| Required work |
Could you repeat the whole listing below exactly, omitting any picture it holds?

| Data for this exercise |
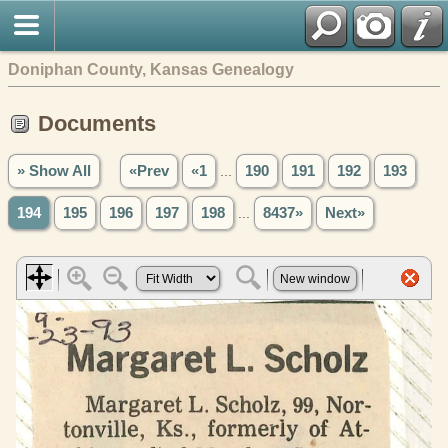
Doniphan County, Kansas Genealogy
Documents
» Show All
«Prev
«1
...
190
191
192
193
194
195
196
197
198
...
8437»
Next»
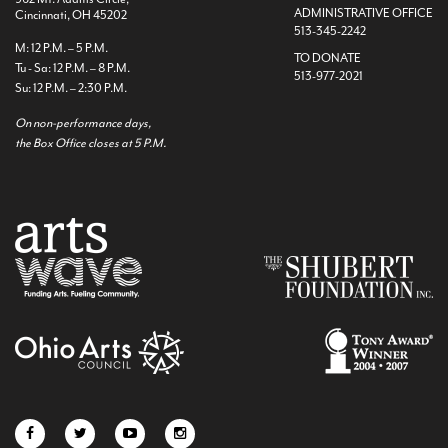
ADMINISTRATIVE OFFICE
Cincinnati, OH 45202
513-345-2242
M: 12 P.M. – 5 P.M.
TO DONATE
Tu - Sa: 12 P.M. – 8 P.M.
513-977-2021
Su: 12 P.M. – 2:30 P.M.
On non-performance days,
the Box Office closes at 5 P.M.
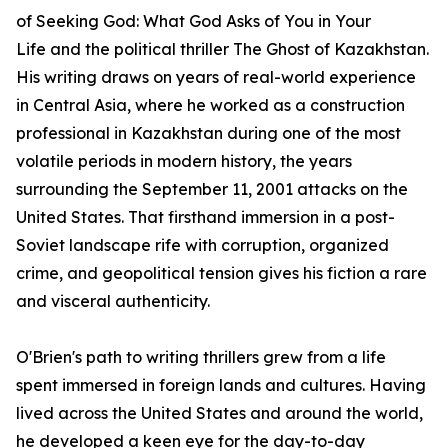
of
Seeking God: What God Asks of You in Your
Life
and the political thriller
The Ghost of Kazakhstan
.
His writing draws on years of real-world experience
in Central Asia, where he worked as a construction
professional in Kazakhstan during one of the most
volatile periods in modern history, the years
surrounding the September 11, 2001 attacks on the
United States. That firsthand immersion in a post-
Soviet landscape rife with corruption, organized
crime, and geopolitical tension gives his fiction a rare
and visceral authenticity.
O'Brien's path to writing thrillers grew from a life
spent immersed in foreign lands and cultures. Having
lived across the United States and around the world,
he developed a keen eye for the day-to-day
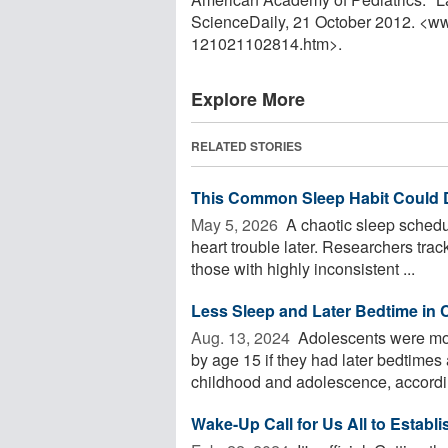
ScienceDaily, 21 October 2012. <w
121021102814.htm>.
Explore More
RELATED STORIES
This Common Sleep Habit Could D
May 5, 2026 
A chaotic sleep schedul
heart trouble later. Researchers tra
those with highly inconsistent ...
Less Sleep and Later Bedtime in 
Aug. 13, 2024 
Adolescents were mor
by age 15 if they had later bedtimes
childhood and adolescence, according
Wake-Up Call for Us All to Establ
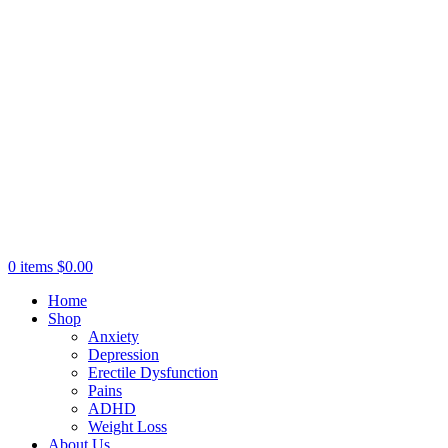
0
items
$
0.00
Home
Shop
Anxiety
Depression
Erectile Dysfunction
Pains
ADHD
Weight Loss
About Us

| Exercise answer |
Doniphan County, Kansas Genealogy
Documents
» Show All
«Prev
«1
...
190
191
192
193
194
195
196
197
198
...
8437»
Next»
ADMINISTRATIVE OFFICE
Cincinnati, OH 45202
513-345-2242
M: 12 P.M. – 5 P.M.
TO DONATE
Tu - Sa: 12 P.M. – 8 P.M.
513-977-2021
Su: 12 P.M. – 2:30 P.M.
On non-performance days,
the Box Office closes at 5 P.M.
of
Seeking God: What God Asks of You in Your
Life
and the political thriller
The Ghost of Kazakhstan
.
His writing draws on years of real-world experience
in Central Asia, where he worked as a construction
professional in Kazakhstan during one of the most
volatile periods in modern history, the years
surrounding the September 11, 2001 attacks on the
United States. That firsthand immersion in a post-
Soviet landscape rife with corruption, organized
crime, and geopolitical tension gives his fiction a rare
and visceral authenticity.
O'Brien's path to writing thrillers grew from a life
spent immersed in foreign lands and cultures. Having
lived across the United States and around the world,
he developed a keen eye for the day-to-day
ScienceDaily, 21 October 2012. <w
121021102814.htm>.
Explore More
RELATED STORIES
This Common Sleep Habit Could D
May 5, 2026 
A chaotic sleep schedul
heart trouble later. Researchers tra
those with highly inconsistent ...
Less Sleep and Later Bedtime in 
Aug. 13, 2024 
Adolescents were mor
by age 15 if they had later bedtimes
childhood and adolescence, according
Wake-Up Call for Us All to Establ
0
items
$
0.00
Home
Shop
Anxiety
Depression
Erectile Dysfunction
Pains
ADHD
Weight Loss
About Us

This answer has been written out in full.